La finale de la Coupe du Monde de Beach Soccer de la FIFA, Rio de Janeiro 2005, a été électrique jusqu'au bout, et la France l'a finalement emporté aux tirs au but. Après un score de 3:3 à la fin de la prolongation, c'est un penalty raté d'Alan qui a offert le titre aux hommes d'Eric Cantona.
"On a peut-être gagné aujourd'hui parce qu'ils étaient un peu plus fatigués que nous après leur rencontre difficile d'hier, a déclaré un Cantona magnanime à la fin du match. Mais je pense que les deux meilleures équipes étaient en finale et que, sur l'ensemble du tournoi, on méritait de l'emporter."
Cette finale 100 % européenne était un remake de l'édition 2000. Déjà, à l'époque, le Portugal avait battu le Brésil en demi-finale, mais le conte de fées ne s'est pas répété pour l'entraîneur Zé Miguel - gardien de buts il y a cinq ans - qui a vu Alan, normalement si efficace sur les coups de pied arrêtés, envoyer son tir au but sur la barre.
Cette fin de match agitée a plus que compensé une première période qui débutait timidement. Aucune équipe ne semblait vouloir aller de l'avant et risquer de se découvrir. Zé Miguel et Cantona savaient que leurs adversaires allaient attendre patiemment la moindre erreur pour l'exploiter sans pitié. Madjer, auteur du but de la victoire contre le Brésil, évoluait dans une position reculée, et aura rarement menacé Aubry dans le but français. Le portier tricolore réalisait une excellente parade sur une tentative de Belchior, et la première période se terminait sur un score nul et vierge.

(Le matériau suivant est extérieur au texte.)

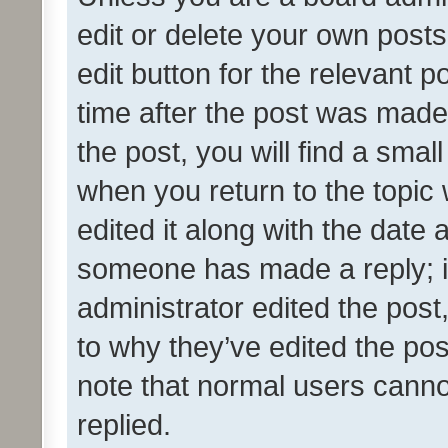
edit or delete your own posts
edit button for the relevant p
time after the post was made
the post, you will find a smal
when you return to the topic 
edited it along with the date a
someone has made a reply; it 
administrator edited the pos
to why they’ve edited the pos
note that normal users cann
replied.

Madjer s'aventurait enfin en attaque en deuxième période, provoquant l'ouverture du score - mais pas pour le Portugal. Le Portugais reprenait de volée un corner, mais Aubry captait et décalait Samoun. Son centre était repris par Mendy qui étendait ses longues jambes pour donner l'avantage aux Bleus (1:0). Le même Mendy doublait la mise peu après, en reprenant de la tête une touche d'Edouard (2:0).
La troisième période était bien plus mouvementée, la fatigue créant des espaces faciles à exploiter. Madjer réduisait la marque à 2:1 sur un coup-franc lointain qui rebondissait sur le sable avant de se loger dans la lucarne. Mendy réalisait alors le coup du chapeau en résistant à Marinho sur une contre-attaque (3:1). Madjer touchait ensuite la barre transversale et manquait un coup-franc à seulement dix mètres des buts. Belchior entrait en jeu et le petit attaquant effaçait Edouard pour tromper Aubry dans un angle fermé. La fin du match approchait, lorsque Cardoso menait un contre où seul Alan restait en défense. Il centrait sur Alan qui, bousculé, obtenait un coup franc. Le coup de pied arrêté était repoussé, mais Belchior reprenait et égalisait à 3:3 à huit secondes de la fin.
La tension palpable pendant les trois minutes de prolongation ne laissait que peu de place aux occasions de but, la meilleure étant celle d'Ottavy, qui se levait la balle et décochait une volée puissante vers Bruno. Le gardien portugais réalisait une superbe envolée et claquait le ballon au-dessus de la barre.
On en arrivait aux tirs au but. Ottavy s'avançait et frappait sous la barre pour le 1:0. Alan prenait une longue pause avant de tirer, et expédiait un missile encore plus puissant que celui d'Ottavy… mais qui s'écrasait sur la transversale. Madjer, qui avait tourné le dos à la séance de tirs au but, entendait la barre résonner et finissait à genoux, la tête dans le sable. Les Français pouvaient laisser éclater leur joie, et se dire que même si les Portugais avaient peut-être les meilleurs individualités, les Tricolores avaient eux la meilleure équipe.
"La fatigue a eu son importance sur le résultat, après le match difficile d'hier et celui d'aujourd'hui, a déclaré l'entraîneur portugais Zé Miguel après la rencontre. Mais nous avons su revenir après avoir été menés 0:2, on peut donc dire que nous avons eu de la chance hier et que la France en a eu aujourd'hui."
Arbitres : Carlos Robles (CHI), Antonio Buaiz (BRE), Marcelo Bispo (BRE).